‘I really hope that nothing I ever cook takes the attention away from any of Anne Mette’s work, but instead works with it, the two becoming one. Quiet food for a quiet pot.’ – Nigel Slater OBE (English food writer, journalist and broadcaster)
My pots work for their living. When I say ‘my’ pots I of course mean those that live with me, in my kitchen (I think of myself only as a custodian; the pots will have another life after I’ve gone). My first thought on seeing any new pot, plate or dish is how it will fit into my life as a cook and eater. Yes, I have a few whose purpose is purely to sit in silence. Pots that enrich my life simply by being there. But the majority of the ceramics in my home are put to work. They have a job to do.
Anne Mette Hjortshøj’s pots were chosen not only for the calm presence they bring to my table but for how they will look and feel with my food. I have long been interested in how food and ceramics can work together. The two elements gently flattering one another. I tend to choose pieces that are quiet in nature, whose shapes are simple and whose glazes are those of the landscape (Hell is an electric blue plate). The colours that work most comfortably with my food are those of rain-filled clouds, the rust of the raw clay, the ice blue of a Nordic sky on a winter’s afternoon.
Although I prefer softer coloured pieces, moss greens, honey browns and greys, I do like a lightly decorated plate. Anne Mette’s simple stamps of leaves and seashell marks are charming. A single ear of wheat, a few petals (particularly where the glaze collects in them) are a joy. Her brown rectangular salt glaze bottle decorated with strings of smoked fish (2016) is a piece I have long coveted. That said, a highly decorated plate can sound the death knell to any food that lands on it.
I must add that nothing good will come from overthinking the marriage between food and what you serve it on. The partnership is not something to contrive like an over-eager food stylist. The happiest marriages are often the most accidental or least considered. I get much pleasure from finding a bowl or plate on which my food will work, but it is not something I like to get too precious about. I simply want my food to look comfortable.
Anne Mette’s bowls and dishes ask to be used. They don’t want their life to be spent on a shelf, or behind glass. Each bowl and dish seems to have been made to earn its place, to have a reason that goes beyond that of being a beautiful object. Her vessels, if I may call them that, encourage you to pick them up, to be held in the hand and to be of use. That is why they work so well for me.

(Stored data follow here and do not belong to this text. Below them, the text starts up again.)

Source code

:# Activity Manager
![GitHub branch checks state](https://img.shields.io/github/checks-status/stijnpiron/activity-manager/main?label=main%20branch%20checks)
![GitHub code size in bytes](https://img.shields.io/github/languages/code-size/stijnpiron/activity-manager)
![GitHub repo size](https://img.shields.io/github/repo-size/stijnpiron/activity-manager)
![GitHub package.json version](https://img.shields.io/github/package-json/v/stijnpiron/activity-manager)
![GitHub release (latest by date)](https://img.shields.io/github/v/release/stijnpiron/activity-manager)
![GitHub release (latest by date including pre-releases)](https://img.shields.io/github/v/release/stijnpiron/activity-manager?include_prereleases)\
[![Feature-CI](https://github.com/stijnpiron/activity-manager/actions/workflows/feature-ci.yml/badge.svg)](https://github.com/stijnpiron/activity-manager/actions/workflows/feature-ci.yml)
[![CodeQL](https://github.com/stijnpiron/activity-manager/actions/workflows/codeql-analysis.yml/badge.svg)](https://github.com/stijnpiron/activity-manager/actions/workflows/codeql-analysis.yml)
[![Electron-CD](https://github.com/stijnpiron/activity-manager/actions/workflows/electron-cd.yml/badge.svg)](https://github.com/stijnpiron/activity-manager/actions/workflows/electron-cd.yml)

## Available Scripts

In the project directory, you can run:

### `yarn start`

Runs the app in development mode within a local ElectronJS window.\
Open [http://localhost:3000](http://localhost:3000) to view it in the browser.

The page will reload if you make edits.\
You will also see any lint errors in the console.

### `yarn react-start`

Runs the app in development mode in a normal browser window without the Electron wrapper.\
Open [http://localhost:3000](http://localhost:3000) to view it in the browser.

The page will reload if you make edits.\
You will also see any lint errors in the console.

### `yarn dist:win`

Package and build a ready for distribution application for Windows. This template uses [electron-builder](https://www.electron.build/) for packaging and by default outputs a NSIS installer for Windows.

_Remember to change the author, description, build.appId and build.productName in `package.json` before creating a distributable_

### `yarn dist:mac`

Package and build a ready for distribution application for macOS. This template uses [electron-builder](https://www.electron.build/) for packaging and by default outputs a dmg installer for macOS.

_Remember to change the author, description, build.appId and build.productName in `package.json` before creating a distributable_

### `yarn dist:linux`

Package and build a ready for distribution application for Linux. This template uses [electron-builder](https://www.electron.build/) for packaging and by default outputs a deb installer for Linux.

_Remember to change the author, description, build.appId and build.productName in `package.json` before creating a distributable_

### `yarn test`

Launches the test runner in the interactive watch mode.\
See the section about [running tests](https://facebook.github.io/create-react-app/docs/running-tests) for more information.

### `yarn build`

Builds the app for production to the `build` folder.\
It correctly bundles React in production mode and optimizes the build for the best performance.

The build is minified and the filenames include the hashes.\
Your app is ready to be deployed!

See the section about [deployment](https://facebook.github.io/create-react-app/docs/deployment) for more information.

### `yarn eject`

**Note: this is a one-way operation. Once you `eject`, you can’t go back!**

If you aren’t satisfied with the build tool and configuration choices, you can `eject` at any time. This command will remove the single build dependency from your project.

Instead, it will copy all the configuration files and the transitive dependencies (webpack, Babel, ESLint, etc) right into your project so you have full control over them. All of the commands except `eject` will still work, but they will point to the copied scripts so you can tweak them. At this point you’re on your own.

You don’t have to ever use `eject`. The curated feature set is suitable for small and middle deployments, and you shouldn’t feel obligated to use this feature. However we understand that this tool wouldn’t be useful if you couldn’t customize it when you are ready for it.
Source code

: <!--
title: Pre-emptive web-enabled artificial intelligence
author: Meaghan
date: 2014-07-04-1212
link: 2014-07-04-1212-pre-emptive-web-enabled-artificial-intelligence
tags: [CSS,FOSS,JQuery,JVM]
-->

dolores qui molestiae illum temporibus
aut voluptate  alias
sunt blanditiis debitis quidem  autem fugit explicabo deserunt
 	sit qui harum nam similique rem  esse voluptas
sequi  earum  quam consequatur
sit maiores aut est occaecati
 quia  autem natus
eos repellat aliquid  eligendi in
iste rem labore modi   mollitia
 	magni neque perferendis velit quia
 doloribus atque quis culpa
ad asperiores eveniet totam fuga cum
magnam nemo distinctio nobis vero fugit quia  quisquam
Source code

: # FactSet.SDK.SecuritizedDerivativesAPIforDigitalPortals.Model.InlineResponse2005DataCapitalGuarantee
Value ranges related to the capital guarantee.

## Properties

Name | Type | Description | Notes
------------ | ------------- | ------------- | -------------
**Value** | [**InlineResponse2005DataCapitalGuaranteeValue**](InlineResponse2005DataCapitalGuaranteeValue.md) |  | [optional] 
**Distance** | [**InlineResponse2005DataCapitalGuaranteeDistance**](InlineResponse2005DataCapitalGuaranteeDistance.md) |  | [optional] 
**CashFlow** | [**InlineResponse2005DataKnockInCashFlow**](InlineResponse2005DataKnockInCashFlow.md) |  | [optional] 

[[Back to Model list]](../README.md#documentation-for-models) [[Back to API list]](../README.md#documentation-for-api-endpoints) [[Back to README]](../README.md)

I laugh when I hear Anne Mette say “It’s just mud, it’s just clay”, because to me, as I cradle one of her pots in my hand, it is anything but. The moment I saw a snow-grey bowl, its glaze rough in parts as if touched by a layer of hoar frost, I wanted it. This was the container for a sleepy cauliflower soup or a sage green leek and potato stew. I have a deep caramel glazed bowl in which I often serve a vegetable korma or a creamy curry. The soft ochres cry out for spice, for cumin seeds and cardamom. In the same way I pounced on a deep, oval pot in the soft blues of the sky on the island of Bornholm where she works. I wanted to see it used to bake a damson or plum crumble, and I have done so many times.
I often wonder if, when taking a bowl from the kiln, a potter ever considers what that bowl will hold. Whether it will end up sitting on a shelf or whether it will be home to something delicious for someone’s supper. I long for more of Anne Mette’s work: a honey coloured plate on which to put a sugared cardamom bun for tea, a teapot in which to make my favourite afternoon tipple, or a shallow, leaf-stamped oval dish for baked apples. But I must wait.
I have never seen a piece of Anne Mette’s work that wouldn’t look good with food in it. “I like making quiet pots” she says in her Goldmark film as she taps the side of a pale green, deep porcelain baking dish. “There’s going to be food in here, and that will take a lot of the attention.” I really hope that nothing I ever cook takes the attention away from any of Anne Mette’s work, but instead works with it, the two becoming one. Quiet food for a quiet pot.
Nigel Slater OBE is an English food writer, journalist and broadcaster. He has written a column for The Observer Magazine for over a decade and is the principal writer for the Observer Food Monthly supplement. Prior to this, Slater was food writer for Marie Claire for five years.